What Not to Do Before Applying for a Mortgage
Let’s Talk About What Not to Do
You’ve decided you’re ready to buy a home, awesome! Before you dive in, there are a few things you’ll want to avoid that could seriously mess with your mortgage approval. Some of these might surprise you, but trust me, as a mortgage broker, I’ve seen them all.
1. Don’t Open or Close Credit Accounts
That shiny new credit card offer might look tempting, but opening new credit lines can lower your score and raise red flags for lenders. On the flip side, closing old accounts can hurt your credit history. The best move? Leave everything as-is until after closing.
Broker Tip: If you’re not sure how a credit move will affect your loan, text or call me first. I can give you a quick thumbs-up or thumbs-down before you take action.
2. Don’t Make Big Purchases
You might be itching to buy furniture or a new car for your future driveway, but hold off. Large purchases can change your debt-to-income ratio, which could cause your pre-approval to fall apart. Once you close on the house, then you can go wild at IKEA.
Broker Tip: Even if you plan to pay cash, ask me first.

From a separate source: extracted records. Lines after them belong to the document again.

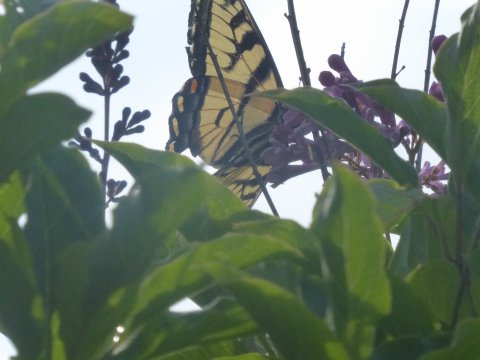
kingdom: Animalia
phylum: Arthropoda
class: Insecta
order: Lepidoptera
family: Papilionidae
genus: Pterourus
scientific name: Pterourus canadensis
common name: Canadian Tiger Swallowtail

Some purchases can still cause account balance fluctuations that might need explaining during underwriting.
3. Don’t Change Jobs Without Talking to Your Lender
Switching jobs before or during the loan process can complicate things, even if it’s a better opportunity. Lenders like to see stability and consistent income. If a job change is unavoidable, talk to your mortgage broker first so we can plan around it.
Broker Tip: If the new job is in the same field and comes with a salary increase, we can often make it work, but timing and documentation matter big time.
4. Don’t Deposit or Move Large Amounts of Money Around
Any large or unexplained deposits into your bank account can trigger extra scrutiny from underwriting. Keep your finances simple and document where any big deposits came from. Gift money? Totally fine, but make sure it’s properly documented.
Broker Tip: Keep a “paper trail” for every deposit. If Grandma gives you gift funds, I can send you the proper gift letter template to make it smooth and compliant.
5. Don’t Miss or Be Late on Any Payments
Even one missed or late payment can knock your credit score down and delay your approval. Stay on top of all your bills, even the small ones. Consistency counts big time in the eyes of lenders.
Broker Tip: Set up auto-pay for all your accounts while you’re in the mortgage process. It’s one of the easiest ways to avoid a credit hiccup.
6. Don’t Co-Sign for Anyone
It’s nice to help a friend or family member, but co-signing for someone else’s loan adds new debt to your credit profile, even if you’re not the one making the payments. That extra liability can reduce your borrowing power.
Broker Tip: If you’ve recently co-signed, let me know. There are ways to document that the other person is making the payments, but it takes a little extra work.
7. Don’t Assume Every Lender Is the Same
Here’s one a lot of people overlook. Every lender has different programs, rates, and guidelines. That’s where working with a mortgage broker like me makes all the difference. I can shop across multiple lenders to find the best fit for your situation instead of you being stuck with one option.
Broker Tip: My advice? Always start with a broker. You’ll get more options, better pricing, and someone who works for you, not the bank.